PROBLEM DETAILS. Convert the lines below into a numbered list, leaving out any blank lines.

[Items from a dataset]
((
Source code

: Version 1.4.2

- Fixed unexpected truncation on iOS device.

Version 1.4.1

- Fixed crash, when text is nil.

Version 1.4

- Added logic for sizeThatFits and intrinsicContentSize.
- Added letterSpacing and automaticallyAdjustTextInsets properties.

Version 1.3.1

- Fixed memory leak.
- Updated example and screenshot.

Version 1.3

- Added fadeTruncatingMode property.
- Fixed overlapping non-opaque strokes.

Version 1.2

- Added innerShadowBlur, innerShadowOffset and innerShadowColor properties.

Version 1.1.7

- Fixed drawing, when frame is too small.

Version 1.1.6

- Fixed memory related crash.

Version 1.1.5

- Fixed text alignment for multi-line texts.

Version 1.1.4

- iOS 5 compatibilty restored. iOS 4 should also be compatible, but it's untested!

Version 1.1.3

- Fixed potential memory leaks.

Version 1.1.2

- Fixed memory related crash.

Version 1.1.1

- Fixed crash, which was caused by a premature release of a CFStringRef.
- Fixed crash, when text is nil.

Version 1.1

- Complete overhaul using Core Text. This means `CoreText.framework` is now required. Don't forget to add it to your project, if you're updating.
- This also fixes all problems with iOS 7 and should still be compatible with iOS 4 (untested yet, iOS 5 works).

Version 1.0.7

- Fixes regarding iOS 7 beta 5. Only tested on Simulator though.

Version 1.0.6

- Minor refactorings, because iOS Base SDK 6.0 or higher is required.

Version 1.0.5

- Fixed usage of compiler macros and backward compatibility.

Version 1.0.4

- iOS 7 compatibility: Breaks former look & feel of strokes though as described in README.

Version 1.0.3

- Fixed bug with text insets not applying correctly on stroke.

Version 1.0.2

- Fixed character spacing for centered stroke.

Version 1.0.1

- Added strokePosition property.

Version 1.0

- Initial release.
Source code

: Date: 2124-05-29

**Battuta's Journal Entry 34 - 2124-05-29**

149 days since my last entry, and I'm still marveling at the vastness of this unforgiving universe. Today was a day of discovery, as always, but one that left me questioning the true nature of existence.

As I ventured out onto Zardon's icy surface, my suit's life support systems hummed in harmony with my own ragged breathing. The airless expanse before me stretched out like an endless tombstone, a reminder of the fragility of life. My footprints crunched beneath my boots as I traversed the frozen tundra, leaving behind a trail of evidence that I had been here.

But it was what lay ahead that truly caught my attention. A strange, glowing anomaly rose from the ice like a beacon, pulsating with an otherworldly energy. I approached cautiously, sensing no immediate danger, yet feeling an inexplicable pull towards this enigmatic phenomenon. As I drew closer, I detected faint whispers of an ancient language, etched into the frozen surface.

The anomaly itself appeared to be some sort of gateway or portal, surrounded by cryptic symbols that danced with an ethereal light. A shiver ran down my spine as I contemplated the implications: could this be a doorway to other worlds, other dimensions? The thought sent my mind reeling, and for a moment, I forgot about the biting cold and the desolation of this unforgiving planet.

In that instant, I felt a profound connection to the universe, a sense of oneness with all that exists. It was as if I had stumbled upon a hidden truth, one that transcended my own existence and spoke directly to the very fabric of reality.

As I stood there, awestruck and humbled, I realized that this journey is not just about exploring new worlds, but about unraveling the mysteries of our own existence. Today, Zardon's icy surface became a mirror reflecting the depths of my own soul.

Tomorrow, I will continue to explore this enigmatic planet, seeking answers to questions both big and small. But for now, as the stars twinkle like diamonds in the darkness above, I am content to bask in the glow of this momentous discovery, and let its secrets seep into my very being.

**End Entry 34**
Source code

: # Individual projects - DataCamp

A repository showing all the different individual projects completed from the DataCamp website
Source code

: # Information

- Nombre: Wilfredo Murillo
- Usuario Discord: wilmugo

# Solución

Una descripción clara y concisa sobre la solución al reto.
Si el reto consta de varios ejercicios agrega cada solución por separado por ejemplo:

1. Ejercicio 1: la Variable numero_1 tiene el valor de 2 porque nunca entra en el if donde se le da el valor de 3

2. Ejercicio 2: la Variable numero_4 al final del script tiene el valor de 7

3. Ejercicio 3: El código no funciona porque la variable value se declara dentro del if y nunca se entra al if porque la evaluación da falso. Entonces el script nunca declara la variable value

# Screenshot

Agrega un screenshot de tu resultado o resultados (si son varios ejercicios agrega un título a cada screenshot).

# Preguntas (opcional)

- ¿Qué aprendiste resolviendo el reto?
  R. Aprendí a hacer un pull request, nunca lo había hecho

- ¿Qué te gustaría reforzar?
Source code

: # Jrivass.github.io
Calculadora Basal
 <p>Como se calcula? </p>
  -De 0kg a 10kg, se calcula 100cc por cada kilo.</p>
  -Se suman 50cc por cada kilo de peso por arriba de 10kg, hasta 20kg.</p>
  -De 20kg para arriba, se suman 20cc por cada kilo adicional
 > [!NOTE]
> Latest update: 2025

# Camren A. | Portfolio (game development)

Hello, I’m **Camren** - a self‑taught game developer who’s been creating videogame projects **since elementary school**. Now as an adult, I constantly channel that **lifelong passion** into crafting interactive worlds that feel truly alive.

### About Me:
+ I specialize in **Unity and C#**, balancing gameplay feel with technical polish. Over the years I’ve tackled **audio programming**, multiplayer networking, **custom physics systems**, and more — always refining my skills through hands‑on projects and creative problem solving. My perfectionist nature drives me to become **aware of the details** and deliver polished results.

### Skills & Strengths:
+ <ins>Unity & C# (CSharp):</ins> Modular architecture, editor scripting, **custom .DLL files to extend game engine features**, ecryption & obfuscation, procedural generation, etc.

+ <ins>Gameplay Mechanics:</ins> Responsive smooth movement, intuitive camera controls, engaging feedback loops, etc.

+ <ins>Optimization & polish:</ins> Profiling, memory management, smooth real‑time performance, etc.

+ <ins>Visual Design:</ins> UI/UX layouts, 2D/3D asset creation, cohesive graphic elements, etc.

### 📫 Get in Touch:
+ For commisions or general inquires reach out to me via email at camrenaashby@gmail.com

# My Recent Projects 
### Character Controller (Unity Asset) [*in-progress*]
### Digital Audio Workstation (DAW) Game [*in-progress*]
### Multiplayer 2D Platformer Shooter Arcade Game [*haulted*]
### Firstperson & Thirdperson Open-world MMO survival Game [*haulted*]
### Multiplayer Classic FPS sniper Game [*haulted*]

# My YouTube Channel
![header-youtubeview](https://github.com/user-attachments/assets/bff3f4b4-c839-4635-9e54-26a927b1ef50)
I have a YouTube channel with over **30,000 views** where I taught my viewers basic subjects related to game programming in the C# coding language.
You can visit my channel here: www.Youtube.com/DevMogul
))
RESPONSE.
1. Source code
2. : Version 1.4.2
3. - Fixed unexpected truncation on iOS device.
4. Version 1.4.1
5. - Fixed crash, when text is nil.
6. Version 1.4
7. - Added logic for sizeThatFits and intrinsicContentSize.
8. - Added letterSpacing and automaticallyAdjustTextInsets properties.
9. Version 1.3.1
10. - Fixed memory leak.
11. - Updated example and screenshot.
12. Version 1.3
13. - Added fadeTruncatingMode property.
14. - Fixed overlapping non-opaque strokes.
15. Version 1.2
16. - Added innerShadowBlur, innerShadowOffset and innerShadowColor properties.
17. Version 1.1.7
18. - Fixed drawing, when frame is too small.
19. Version 1.1.6
20. - Fixed memory related crash.
21. Version 1.1.5
22. - Fixed text alignment for multi-line texts.
23. Version 1.1.4
24. - iOS 5 compatibilty restored. iOS 4 should also be compatible, but it's untested!
25. Version 1.1.3
26. - Fixed potential memory leaks.
27. Version 1.1.2
28. - Fixed memory related crash.
29. Version 1.1.1
30. - Fixed crash, which was caused by a premature release of a CFStringRef.
31. - Fixed crash, when text is nil.
32. Version 1.1
33. - Complete overhaul using Core Text. This means `CoreText.framework` is now required. Don't forget to add it to your project, if you're updating.
34. - This also fixes all problems with iOS 7 and should still be compatible with iOS 4 (untested yet, iOS 5 works).
35. Version 1.0.7
36. - Fixes regarding iOS 7 beta 5. Only tested on Simulator though.
37. Version 1.0.6
38. - Minor refactorings, because iOS Base SDK 6.0 or higher is required.
39. Version 1.0.5
40. - Fixed usage of compiler macros and backward compatibility.
41. Version 1.0.4
42. - iOS 7 compatibility: Breaks former look & feel of strokes though as described in README.
43. Version 1.0.3
44. - Fixed bug with text insets not applying correctly on stroke.
45. Version 1.0.2
46. - Fixed character spacing for centered stroke.
47. Version 1.0.1
48. - Added strokePosition property.
49. Version 1.0
50. - Initial release.
51. Source code
52. : Date: 2124-05-29
53. **Battuta's Journal Entry 34 - 2124-05-29**
54. 149 days since my last entry, and I'm still marveling at the vastness of this unforgiving universe. Today was a day of discovery, as always, but one that left me questioning the true nature of existence.
55. As I ventured out onto Zardon's icy surface, my suit's life support systems hummed in harmony with my own ragged breathing. The airless expanse before me stretched out like an endless tombstone, a reminder of the fragility of life. My footprints crunched beneath my boots as I traversed the frozen tundra, leaving behind a trail of evidence that I had been here.
56. But it was what lay ahead that truly caught my attention. A strange, glowing anomaly rose from the ice like a beacon, pulsating with an otherworldly energy. I approached cautiously, sensing no immediate danger, yet feeling an inexplicable pull towards this enigmatic phenomenon. As I drew closer, I detected faint whispers of an ancient language, etched into the frozen surface.
57. The anomaly itself appeared to be some sort of gateway or portal, surrounded by cryptic symbols that danced with an ethereal light. A shiver ran down my spine as I contemplated the implications: could this be a doorway to other worlds, other dimensions? The thought sent my mind reeling, and for a moment, I forgot about the biting cold and the desolation of this unforgiving planet.
58. In that instant, I felt a profound connection to the universe, a sense of oneness with all that exists. It was as if I had stumbled upon a hidden truth, one that transcended my own existence and spoke directly to the very fabric of reality.
59. As I stood there, awestruck and humbled, I realized that this journey is not just about exploring new worlds, but about unraveling the mysteries of our own existence. Today, Zardon's icy surface became a mirror reflecting the depths of my own soul.
60. Tomorrow, I will continue to explore this enigmatic planet, seeking answers to questions both big and small. But for now, as the stars twinkle like diamonds in the darkness above, I am content to bask in the glow of this momentous discovery, and let its secrets seep into my very being.
61. **End Entry 34**
62. Source code
63. : # Individual projects - DataCamp
64. A repository showing all the different individual projects completed from the DataCamp website
65. Source code
66. : # Information
67. - Nombre: Wilfredo Murillo
68. - Usuario Discord: wilmugo
69. # Solución
70. Una descripción clara y concisa sobre la solución al reto.
71. Si el reto consta de varios ejercicios agrega cada solución por separado por ejemplo:
72. 1. Ejercicio 1: la Variable numero_1 tiene el valor de 2 porque nunca entra en el if donde se le da el valor de 3
73. 2. Ejercicio 2: la Variable numero_4 al final del script tiene el valor de 7
74. 3. Ejercicio 3: El código no funciona porque la variable value se declara dentro del if y nunca se entra al if porque la evaluación da falso. Entonces el script nunca declara la variable value
75. # Screenshot
76. Agrega un screenshot de tu resultado o resultados (si son varios ejercicios agrega un título a cada screenshot).
77. # Preguntas (opcional)
78. - ¿Qué aprendiste resolviendo el reto?
79.   R. Aprendí a hacer un pull request, nunca lo había hecho
80. - ¿Qué te gustaría reforzar?
81. Source code
82. : # Jrivass.github.io
83. Calculadora Basal
84.  <p>Como se calcula? </p>
85.   -De 0kg a 10kg, se calcula 100cc por cada kilo.</p>
86.   -Se suman 50cc por cada kilo de peso por arriba de 10kg, hasta 20kg.</p>
87.   -De 20kg para arriba, se suman 20cc por cada kilo adicional
88.  > [!NOTE]
89. > Latest update: 2025
90. # Camren A. | Portfolio (game development)
91. Hello, I’m **Camren** - a self‑taught game developer who’s been creating videogame projects **since elementary school**. Now as an adult, I constantly channel that **lifelong passion** into crafting interactive worlds that feel truly alive.
92. ### About Me:
93. + I specialize in **Unity and C#**, balancing gameplay feel with technical polish. Over the years I’ve tackled **audio programming**, multiplayer networking, **custom physics systems**, and more — always refining my skills through hands‑on projects and creative problem solving. My perfectionist nature drives me to become **aware of the details** and deliver polished results.
94. ### Skills & Strengths:
95. + <ins>Unity & C# (CSharp):</ins> Modular architecture, editor scripting, **custom .DLL files to extend game engine features**, ecryption & obfuscation, procedural generation, etc.
96. + <ins>Gameplay Mechanics:</ins> Responsive smooth movement, intuitive camera controls, engaging feedback loops, etc.
97. + <ins>Optimization & polish:</ins> Profiling, memory management, smooth real‑time performance, etc.
98. + <ins>Visual Design:</ins> UI/UX layouts, 2D/3D asset creation, cohesive graphic elements, etc.
99. ### 📫 Get in Touch:
100. + For commisions or general inquires reach out to me via email at camrenaashby@gmail.com
101. # My Recent Projects 
102. ### Character Controller (Unity Asset) [*in-progress*]
103. ### Digital Audio Workstation (DAW) Game [*in-progress*]
104. ### Multiplayer 2D Platformer Shooter Arcade Game [*haulted*]
105. ### Firstperson & Thirdperson Open-world MMO survival Game [*haulted*]
106. ### Multiplayer Classic FPS sniper Game [*haulted*]
107. # My YouTube Channel
108. ![header-youtubeview](https://github.com/user-attachments/assets/bff3f4b4-c839-4635-9e54-26a927b1ef50)
109. I have a YouTube channel with over **30,000 views** where I taught my viewers basic subjects related to game programming in the C# coding language.
110. You can visit my channel here: www.Youtube.com/DevMogul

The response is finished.